Configure Hugging Face Inference for Hermes
Configure Hermes Agent to use 20+ open models via Hugging Face's unified inference endpoint.
Hugging Face Inference provides access to 20+ open models through a unified endpoint. Free tier included ($0.10/month), no markup on provider rates. Great for trying different open models without multiple accounts.
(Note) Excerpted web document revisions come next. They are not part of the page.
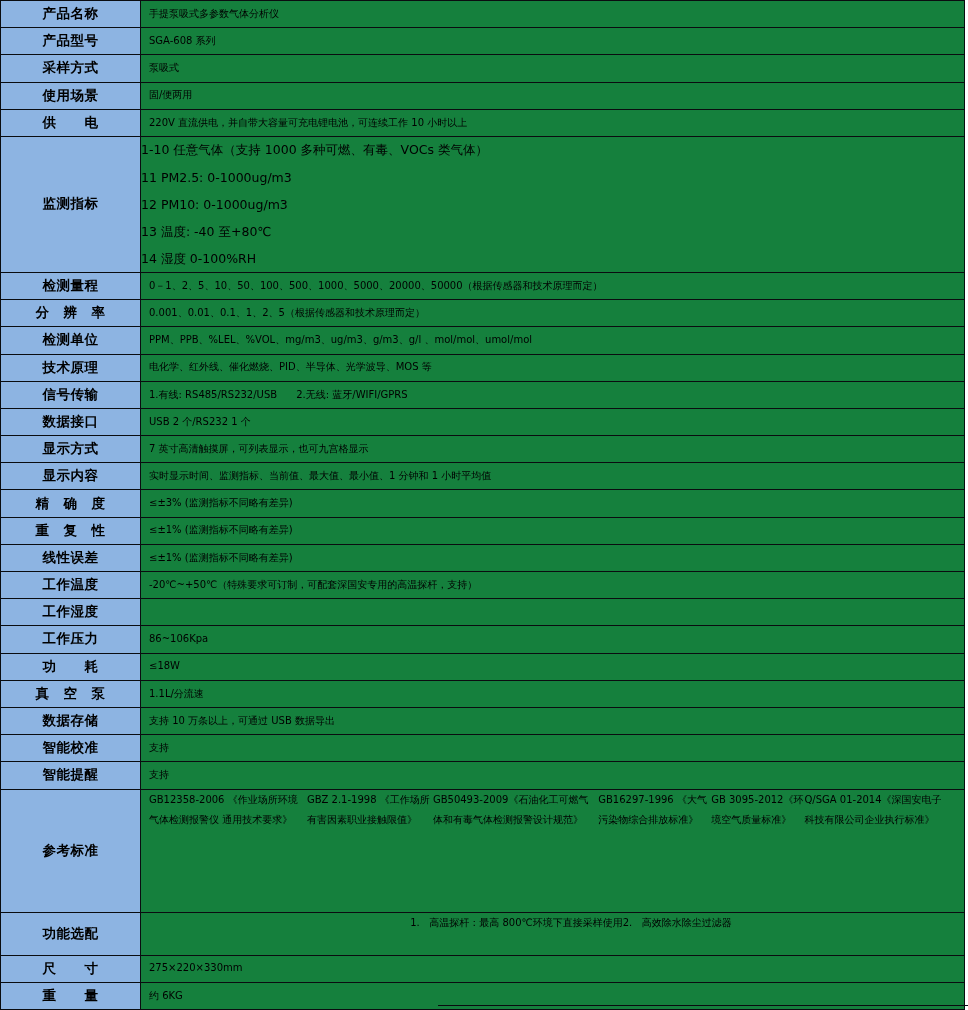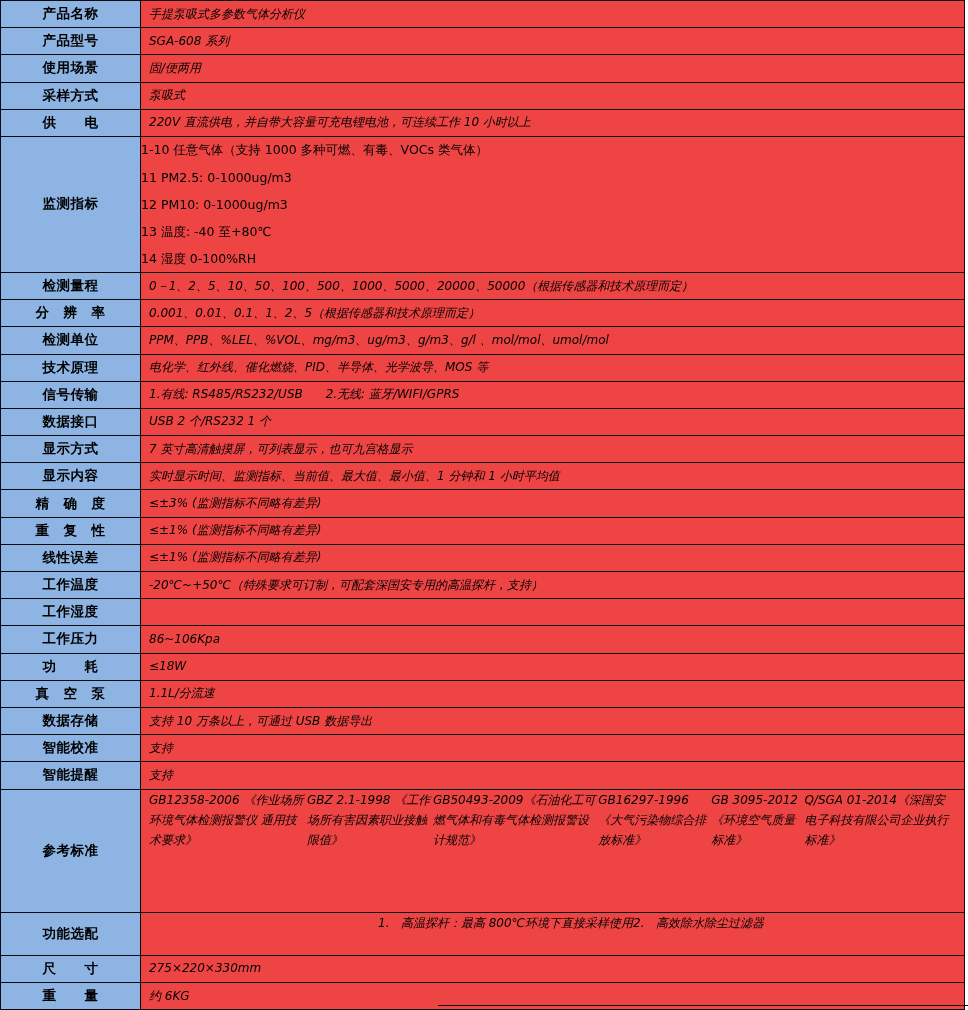--- a/index.html
+++ b/index.html
@@ -17,7 +17,7 @@
     width: 963px;
     height: 1008px;
     border: 1px solid #0a0c10;
-    background: #ef4444;
+    background: #15803d;
     display: flex;
     flex-direction: column;
   }

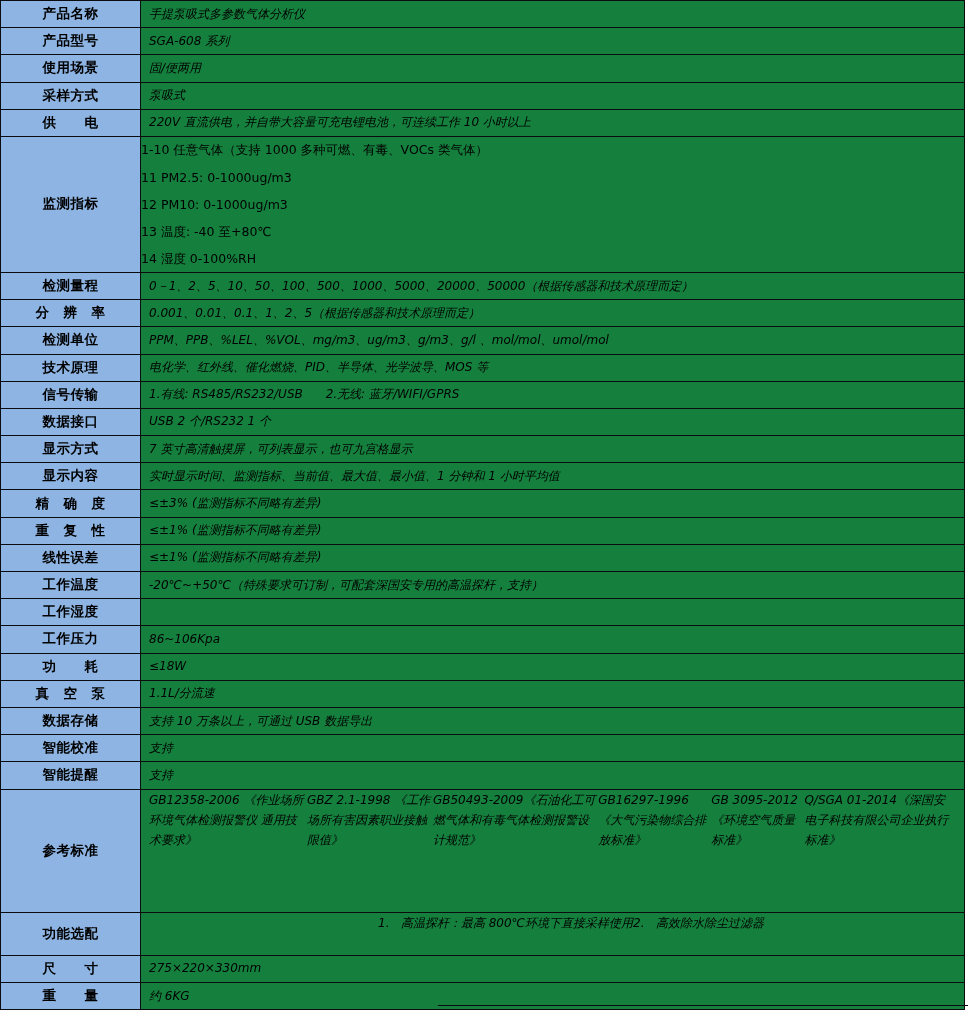--- a/index.html
+++ b/index.html
@@ -52,11 +52,10 @@
     display: flex;
     align-items: center;
     padding: 0 15px 0 8px;
-    font-size: 12px;
+    font-size: 10px;
     white-space: pre-wrap;
     line-height: 1.25;
     overflow: hidden;
-    font-style: italic;
   }
   .value.col {
     flex-direction: row;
Managed cloud · API costs included · Skill library · Cancel anytime
Before you start:
- ☑Hermes Agent installed
- ☑Hugging Face account
- ☑HF token with Inference Providers permission
Steps
- 1
Get your token
Go to huggingface.co/settings/tokens and create a token with 'Make calls to Inference Providers' permission
- 2
Add to .env
Add HF_TOKEN=hf_xxx to ~/.hermes/.env
- 3
Set the provider
In config.yaml, set model: provider: huggingface
- 4
Choose a model
Pick from available open models like Llama, Mistral, Qwen
Pro Tips
- 💡Free tier includes basic usage — enough for experimentation
- 💡No markup on underlying provider rates
- 💡Access to the latest open models as they're released
- 💡Good alternative to running local models without dedicated hardware
Troubleshooting
❌ Permission denied
✅ Ensure your token has 'Make calls to Inference Providers' permission. Regenerate if needed.
❌ Model not available
✅ Not all HF models are available via inference. Check the model card for inference availability.